*What is expected*
Every entry needs to be printed exactly, please.
===
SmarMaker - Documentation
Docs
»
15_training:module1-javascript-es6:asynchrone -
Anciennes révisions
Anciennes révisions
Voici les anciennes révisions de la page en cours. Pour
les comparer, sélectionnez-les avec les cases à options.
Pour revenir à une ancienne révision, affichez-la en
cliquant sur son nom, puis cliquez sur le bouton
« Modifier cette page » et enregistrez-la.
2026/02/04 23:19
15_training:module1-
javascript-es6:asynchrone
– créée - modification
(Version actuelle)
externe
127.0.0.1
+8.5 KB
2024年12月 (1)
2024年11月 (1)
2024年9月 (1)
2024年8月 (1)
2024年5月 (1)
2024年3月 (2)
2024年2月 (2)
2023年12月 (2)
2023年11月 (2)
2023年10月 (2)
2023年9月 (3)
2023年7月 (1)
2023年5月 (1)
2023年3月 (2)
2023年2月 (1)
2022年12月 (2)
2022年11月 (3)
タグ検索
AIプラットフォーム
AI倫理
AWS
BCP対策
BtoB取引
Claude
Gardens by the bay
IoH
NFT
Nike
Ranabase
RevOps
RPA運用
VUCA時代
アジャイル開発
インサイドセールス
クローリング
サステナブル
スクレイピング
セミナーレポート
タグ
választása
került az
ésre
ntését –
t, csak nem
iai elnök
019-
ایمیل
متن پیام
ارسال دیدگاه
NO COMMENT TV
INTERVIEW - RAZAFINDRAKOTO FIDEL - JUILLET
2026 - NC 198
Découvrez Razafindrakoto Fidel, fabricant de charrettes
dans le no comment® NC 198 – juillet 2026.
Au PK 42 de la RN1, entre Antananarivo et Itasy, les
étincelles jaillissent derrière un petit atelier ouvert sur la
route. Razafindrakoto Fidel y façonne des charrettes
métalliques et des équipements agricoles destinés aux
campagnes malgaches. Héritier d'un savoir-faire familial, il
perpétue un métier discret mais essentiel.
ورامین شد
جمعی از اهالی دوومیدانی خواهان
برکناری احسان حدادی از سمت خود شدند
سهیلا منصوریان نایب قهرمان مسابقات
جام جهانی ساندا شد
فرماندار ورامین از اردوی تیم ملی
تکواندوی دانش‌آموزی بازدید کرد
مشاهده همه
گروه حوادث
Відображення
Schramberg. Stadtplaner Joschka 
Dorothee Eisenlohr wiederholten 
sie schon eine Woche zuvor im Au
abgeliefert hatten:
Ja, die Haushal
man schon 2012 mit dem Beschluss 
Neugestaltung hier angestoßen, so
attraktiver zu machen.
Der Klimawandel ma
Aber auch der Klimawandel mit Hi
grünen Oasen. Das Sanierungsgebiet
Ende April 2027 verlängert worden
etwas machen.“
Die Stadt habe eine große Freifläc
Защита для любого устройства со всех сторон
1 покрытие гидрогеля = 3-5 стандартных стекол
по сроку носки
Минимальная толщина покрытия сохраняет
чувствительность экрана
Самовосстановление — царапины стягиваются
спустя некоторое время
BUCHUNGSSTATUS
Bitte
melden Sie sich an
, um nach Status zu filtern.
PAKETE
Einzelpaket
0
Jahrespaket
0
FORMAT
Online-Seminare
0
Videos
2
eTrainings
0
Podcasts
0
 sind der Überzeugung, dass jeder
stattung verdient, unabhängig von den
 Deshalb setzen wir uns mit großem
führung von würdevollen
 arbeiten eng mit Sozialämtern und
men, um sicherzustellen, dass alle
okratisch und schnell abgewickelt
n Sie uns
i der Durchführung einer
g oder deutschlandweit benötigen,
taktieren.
===
*Output for this task*
SmarMaker - Documentation
Docs
»
15_training:module1-javascript-es6:asynchrone -
Anciennes révisions
Anciennes révisions
Voici les anciennes révisions de la page en cours. Pour
les comparer, sélectionnez-les avec les cases à options.
Pour revenir à une ancienne révision, affichez-la en
cliquant sur son nom, puis cliquez sur le bouton
« Modifier cette page » et enregistrez-la.
2026/02/04 23:19
15_training:module1-
javascript-es6:asynchrone
– créée - modification
(Version actuelle)
externe
127.0.0.1
+8.5 KB
2024年12月 (1)
2024年11月 (1)
2024年9月 (1)
2024年8月 (1)
2024年5月 (1)
2024年3月 (2)
2024年2月 (2)
2023年12月 (2)
2023年11月 (2)
2023年10月 (2)
2023年9月 (3)
2023年7月 (1)
2023年5月 (1)
2023年3月 (2)
2023年2月 (1)
2022年12月 (2)
2022年11月 (3)
タグ検索
AIプラットフォーム
AI倫理
AWS
BCP対策
BtoB取引
Claude
Gardens by the bay
IoH
NFT
Nike
Ranabase
RevOps
RPA運用
VUCA時代
アジャイル開発
インサイドセールス
クローリング
サステナブル
スクレイピング
セミナーレポート
タグ
választása
került az
ésre
ntését –
t, csak nem
iai elnök
019-
ایمیل
متن پیام
ارسال دیدگاه
NO COMMENT TV
INTERVIEW - RAZAFINDRAKOTO FIDEL - JUILLET
2026 - NC 198
Découvrez Razafindrakoto Fidel, fabricant de charrettes
dans le no comment® NC 198 – juillet 2026.
Au PK 42 de la RN1, entre Antananarivo et Itasy, les
étincelles jaillissent derrière un petit atelier ouvert sur la
route. Razafindrakoto Fidel y façonne des charrettes
métalliques et des équipements agricoles destinés aux
campagnes malgaches. Héritier d'un savoir-faire familial, il
perpétue un métier discret mais essentiel.
ورامین شد
جمعی از اهالی دوومیدانی خواهان
برکناری احسان حدادی از سمت خود شدند
سهیلا منصوریان نایب قهرمان مسابقات
جام جهانی ساندا شد
فرماندار ورامین از اردوی تیم ملی
تکواندوی دانش‌آموزی بازدید کرد
مشاهده همه
گروه حوادث
Відображення
Schramberg. Stadtplaner Joschka 
Dorothee Eisenlohr wiederholten 
sie schon eine Woche zuvor im Au
abgeliefert hatten:
Ja, die Haushal
man schon 2012 mit dem Beschluss 
Neugestaltung hier angestoßen, so
attraktiver zu machen.
Der Klimawandel ma
Aber auch der Klimawandel mit Hi
grünen Oasen. Das Sanierungsgebiet
Ende April 2027 verlängert worden
etwas machen.“
Die Stadt habe eine große Freifläc
Защита для любого устройства со всех сторон
1 покрытие гидрогеля = 3-5 стандартных стекол
по сроку носки
Минимальная толщина покрытия сохраняет
чувствительность экрана
Самовосстановление — царапины стягиваются
спустя некоторое время
BUCHUNGSSTATUS
Bitte
melden Sie sich an
, um nach Status zu filtern.
PAKETE
Einzelpaket
0
Jahrespaket
0
FORMAT
Online-Seminare
0
Videos
2
eTrainings
0
Podcasts
0
 sind der Überzeugung, dass jeder
stattung verdient, unabhängig von den
 Deshalb setzen wir uns mit großem
führung von würdevollen
 arbeiten eng mit Sozialämtern und
men, um sicherzustellen, dass alle
okratisch und schnell abgewickelt
n Sie uns
i der Durchführung einer
g oder deutschlandweit benötigen,
taktieren.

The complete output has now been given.